Scientific Linux 6.0 Released
Linux adoption in the scientific community is very high for many reasons. Cost is a significant issue, as many university research groups typically have small computing budgets. Another key factor is the availability of quality tools and a community of support. Python has a tremendous amount of support in the academic and scientific community, specifically around tools like matplotlib, NumPy and SciPy. The recently held Pycon conference featured a large number of talks on Python in the scientific community.Linux adoption in the scientific community is very high. For the many organizations that want Red Hat Enterprise Linux 6.0 but don't want to pay for it or wait for the next release of CentOS, Scientific Linux is worth a look.
Scientific Linux (SL) 6.0 is the latest release of a Red Hat-based distribution specifically tailored to meet the needs of the scientific computing community (see Figure 1). It's championed by Fermilab and used for some experiments at the Large Hadron Collider. Fermilab released its first version on SL in 2004 with a target audience of the high-energy physics community. Since then, it has been adopted by research facilities across the world.
Scientific Linux Installation
There are several methods for installing SL 6.0, including from a full DVD distribution .iso file or over the network. The SL site also offers a live CD for testing purposes. This version works well if you want to give SL a spin using a virtualization tool like Virtualbox. You'll want to give the virtual machine at least 1GB of memory and a minimium disk size of 20 GB.

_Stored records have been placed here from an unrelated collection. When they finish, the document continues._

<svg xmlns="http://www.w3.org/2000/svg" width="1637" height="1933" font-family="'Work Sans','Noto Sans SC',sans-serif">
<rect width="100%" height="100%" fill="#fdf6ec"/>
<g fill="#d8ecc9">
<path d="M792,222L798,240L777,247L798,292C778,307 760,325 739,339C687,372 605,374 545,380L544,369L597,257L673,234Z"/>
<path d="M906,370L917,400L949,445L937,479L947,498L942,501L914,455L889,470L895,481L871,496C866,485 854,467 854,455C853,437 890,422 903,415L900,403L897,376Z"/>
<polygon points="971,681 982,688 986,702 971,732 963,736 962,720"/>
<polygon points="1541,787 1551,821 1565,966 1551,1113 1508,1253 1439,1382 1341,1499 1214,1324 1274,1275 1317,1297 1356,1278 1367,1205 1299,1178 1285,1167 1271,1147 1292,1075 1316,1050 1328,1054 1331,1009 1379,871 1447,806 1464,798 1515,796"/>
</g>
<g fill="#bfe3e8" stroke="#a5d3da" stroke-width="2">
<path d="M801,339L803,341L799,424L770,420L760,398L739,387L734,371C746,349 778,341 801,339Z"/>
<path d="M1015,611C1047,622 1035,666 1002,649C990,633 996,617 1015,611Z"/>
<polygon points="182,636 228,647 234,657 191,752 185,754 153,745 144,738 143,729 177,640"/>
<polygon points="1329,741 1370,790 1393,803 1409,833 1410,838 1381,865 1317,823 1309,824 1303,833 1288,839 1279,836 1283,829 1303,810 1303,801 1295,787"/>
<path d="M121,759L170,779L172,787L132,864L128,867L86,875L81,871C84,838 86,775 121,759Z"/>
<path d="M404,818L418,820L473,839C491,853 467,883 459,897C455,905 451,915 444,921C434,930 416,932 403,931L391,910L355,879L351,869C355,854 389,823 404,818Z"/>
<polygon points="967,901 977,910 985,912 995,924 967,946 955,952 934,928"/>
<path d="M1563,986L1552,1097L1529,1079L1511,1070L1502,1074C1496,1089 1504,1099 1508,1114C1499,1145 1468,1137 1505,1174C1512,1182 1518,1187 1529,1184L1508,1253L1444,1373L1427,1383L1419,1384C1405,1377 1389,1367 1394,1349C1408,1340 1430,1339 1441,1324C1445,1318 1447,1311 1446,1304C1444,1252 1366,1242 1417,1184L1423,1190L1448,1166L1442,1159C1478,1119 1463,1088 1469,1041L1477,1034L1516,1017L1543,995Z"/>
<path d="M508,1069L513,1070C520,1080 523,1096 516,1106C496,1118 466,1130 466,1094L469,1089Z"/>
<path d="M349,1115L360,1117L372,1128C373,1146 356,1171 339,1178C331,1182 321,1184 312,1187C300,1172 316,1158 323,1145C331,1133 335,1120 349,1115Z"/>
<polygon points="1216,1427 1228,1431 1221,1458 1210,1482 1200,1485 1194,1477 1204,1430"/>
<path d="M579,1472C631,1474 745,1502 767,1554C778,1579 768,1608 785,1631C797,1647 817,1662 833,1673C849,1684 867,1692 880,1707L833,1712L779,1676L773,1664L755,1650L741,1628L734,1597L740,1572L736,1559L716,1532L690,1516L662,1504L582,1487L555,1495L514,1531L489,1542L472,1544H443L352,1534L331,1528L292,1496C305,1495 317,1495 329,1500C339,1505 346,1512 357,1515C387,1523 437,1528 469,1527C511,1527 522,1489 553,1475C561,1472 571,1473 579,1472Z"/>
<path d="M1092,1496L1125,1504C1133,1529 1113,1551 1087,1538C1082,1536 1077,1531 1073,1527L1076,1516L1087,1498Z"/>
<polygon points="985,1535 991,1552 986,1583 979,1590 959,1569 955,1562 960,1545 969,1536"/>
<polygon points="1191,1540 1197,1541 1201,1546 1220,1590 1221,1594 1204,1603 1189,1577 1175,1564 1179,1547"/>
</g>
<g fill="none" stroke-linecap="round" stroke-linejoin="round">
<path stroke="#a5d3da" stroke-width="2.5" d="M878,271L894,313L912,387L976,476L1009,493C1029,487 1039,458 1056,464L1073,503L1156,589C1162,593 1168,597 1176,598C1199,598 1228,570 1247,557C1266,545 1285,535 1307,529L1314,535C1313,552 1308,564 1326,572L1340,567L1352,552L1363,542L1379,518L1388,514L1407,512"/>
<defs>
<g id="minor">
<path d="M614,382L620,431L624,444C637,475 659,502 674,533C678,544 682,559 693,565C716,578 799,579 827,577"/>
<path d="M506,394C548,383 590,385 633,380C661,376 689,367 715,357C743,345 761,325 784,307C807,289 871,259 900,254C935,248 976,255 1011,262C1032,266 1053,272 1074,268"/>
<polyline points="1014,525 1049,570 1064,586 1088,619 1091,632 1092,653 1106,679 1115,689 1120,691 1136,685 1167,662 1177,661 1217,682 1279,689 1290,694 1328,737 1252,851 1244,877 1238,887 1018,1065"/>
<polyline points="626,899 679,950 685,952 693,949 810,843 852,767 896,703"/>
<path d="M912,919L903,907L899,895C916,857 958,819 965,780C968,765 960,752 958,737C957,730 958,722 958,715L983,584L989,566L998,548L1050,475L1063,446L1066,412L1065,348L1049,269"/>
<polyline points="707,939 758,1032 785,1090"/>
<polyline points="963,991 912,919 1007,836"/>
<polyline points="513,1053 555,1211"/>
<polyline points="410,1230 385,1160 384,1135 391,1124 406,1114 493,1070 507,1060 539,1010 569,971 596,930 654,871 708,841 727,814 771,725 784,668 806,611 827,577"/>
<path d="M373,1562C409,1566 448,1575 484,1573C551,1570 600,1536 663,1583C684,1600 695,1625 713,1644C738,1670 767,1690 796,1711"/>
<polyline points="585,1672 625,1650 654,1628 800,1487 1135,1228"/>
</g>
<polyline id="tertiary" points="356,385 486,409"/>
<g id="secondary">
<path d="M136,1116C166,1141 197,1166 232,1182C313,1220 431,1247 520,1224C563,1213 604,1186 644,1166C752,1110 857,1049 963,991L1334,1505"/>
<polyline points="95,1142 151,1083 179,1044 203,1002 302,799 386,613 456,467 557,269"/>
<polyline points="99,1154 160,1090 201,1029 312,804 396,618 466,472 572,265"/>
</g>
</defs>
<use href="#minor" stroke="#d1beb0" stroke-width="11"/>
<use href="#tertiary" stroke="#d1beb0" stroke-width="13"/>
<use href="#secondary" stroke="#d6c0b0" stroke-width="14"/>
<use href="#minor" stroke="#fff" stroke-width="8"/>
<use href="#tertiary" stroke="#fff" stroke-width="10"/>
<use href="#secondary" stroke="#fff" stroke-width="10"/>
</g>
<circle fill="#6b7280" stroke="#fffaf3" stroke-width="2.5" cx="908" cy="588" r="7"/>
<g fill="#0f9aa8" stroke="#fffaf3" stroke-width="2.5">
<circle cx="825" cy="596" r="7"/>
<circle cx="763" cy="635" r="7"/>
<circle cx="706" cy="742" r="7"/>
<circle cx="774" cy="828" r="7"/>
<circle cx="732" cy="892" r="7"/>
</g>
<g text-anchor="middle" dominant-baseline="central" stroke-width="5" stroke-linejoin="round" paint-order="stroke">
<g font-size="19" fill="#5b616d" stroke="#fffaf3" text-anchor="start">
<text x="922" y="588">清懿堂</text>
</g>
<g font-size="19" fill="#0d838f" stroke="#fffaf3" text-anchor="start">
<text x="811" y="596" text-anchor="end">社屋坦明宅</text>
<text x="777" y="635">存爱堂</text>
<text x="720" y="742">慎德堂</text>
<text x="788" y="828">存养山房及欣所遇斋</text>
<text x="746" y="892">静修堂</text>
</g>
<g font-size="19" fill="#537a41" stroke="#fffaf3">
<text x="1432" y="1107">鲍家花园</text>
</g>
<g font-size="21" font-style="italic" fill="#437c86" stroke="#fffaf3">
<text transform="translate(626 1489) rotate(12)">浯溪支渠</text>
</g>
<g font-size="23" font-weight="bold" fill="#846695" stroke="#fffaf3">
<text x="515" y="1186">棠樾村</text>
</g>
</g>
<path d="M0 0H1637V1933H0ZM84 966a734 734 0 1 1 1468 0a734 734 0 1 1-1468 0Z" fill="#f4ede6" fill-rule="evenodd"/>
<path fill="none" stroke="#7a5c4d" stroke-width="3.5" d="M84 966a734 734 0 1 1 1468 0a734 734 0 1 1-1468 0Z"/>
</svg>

The SL website provides an annotated installation guide complete with screenshots to guide you through the process. You'll find guides for both initial installation or an upgrade from a previous version. If you choose to do a network install, you may need to configure your network devices. Several screenshots detail what needs to be entered to get your computer connected to the network. If you choose the Live CD route, there's also an option to install permanently, should you choose to do so. The default user environment is based on GNOME, so if you're a KDE fan you'll have to install that manually.
Scientific Linux Version 6.0
This release is based on Red Hat Enterprise Linux (RHEL) 6.0 compiled from source, but you will not find the words Red Hat anywhere in the documentation or on the website. The missing words are intentional in an attempt to avoid any issues over naming. There are some specific additions to the core distribution added because of their use at many SL sites. Added packages include icewm, openafs (Apple File System port), and a set of tools for building either live CDs or USBs for distribution.
There does seem to be a significantly missing package from this release. SciPy is not installed by default and, in fact, it is not easily installed, at least for a 64-bit system. If you browse the mail list archives,you'll see several discussions on getting SciPy installed on previous versions of SL. We made a few feeble attempts to get it installed but failed on account of missing dependencies.
Software development in the scientific community is a common requirement. SL 6.0 includes a number of tools to support that effort including Eclipse 3.5.2, Gnu Emacs, OpenJDK, and both Qt3 and Qt4. Python 2.6.5 is the default version installed along with gcc 4.4.4. You can install other languages using the normal Add/Remove Software tool from the System / Administration menu (see Figure 2).
Install Other Languages Using the Add/Remove Software Tool
The base distribution includes the Virtual Machine Manager but neither KVM nor QEMU. You will have to install one or the other if you want to create a virtual machine for testing purposes. Using virtual machines for software development and testing provides a clean way of separating your development environment from your main machine to prevent any inadvertent changes to your basic system.
SL does come with both NumPy and matplotlib installed, so you do have some basic computation and plotting tools to start with. NumPy provides a large library of functions for performing various numerical operations on arrays and matrices. For plotting, there's matplotlib, which provides a fully functional tool for generating scientific plots (see Figure 3).
Plotting With matplotlib
These two tools enable quite a bit. Both matplotlib and NumPy have large numbers of examples and fairly comprehensive documentation to help you along. You'll find video tutorials as well if you like to have someone show you how to do things. The Pycon videos are posted on the blip.tv site and include everything from basic introductory material to a review of Python-integrated development environments (IDEs).
Scientific Linux is one way to get your hands on Red Hat Enterprise Linux 6.0 without waiting on the next release of CentOS. It also provides a solid foundation for developing scientific applications with many of the needed tools already installed. There are a few missing pieces including SciPy, so be aware of that.